◆ YOUR ASSIGNMENT ◆
Format the text lines from all the items below as a numbered list, skipping any blank lines. Leave the pictures out of your answer.

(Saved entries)
##############################

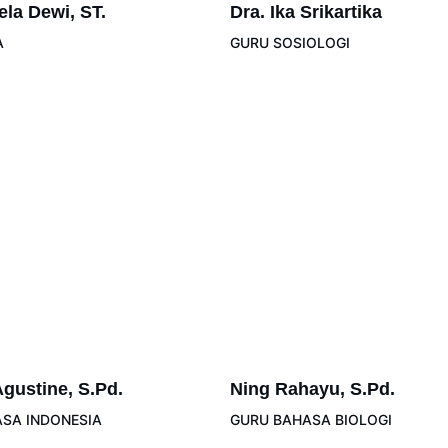
aela Dewi, ST.
Dra. Ika Srikartika
A
GURU SOSIOLOGI
 Agustine, S.Pd.
Ning Rahayu, S.Pd.
SA INDONESIA
GURU BAHASA BIOLOGI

##############################

◆ ANSWER TO THIS PROBLEM ◆
1. aela Dewi, ST.
2. Dra. Ika Srikartika
3. A
4. GURU SOSIOLOGI
5.  Agustine, S.Pd.
6. Ning Rahayu, S.Pd.
7. SA INDONESIA
8. GURU BAHASA BIOLOGI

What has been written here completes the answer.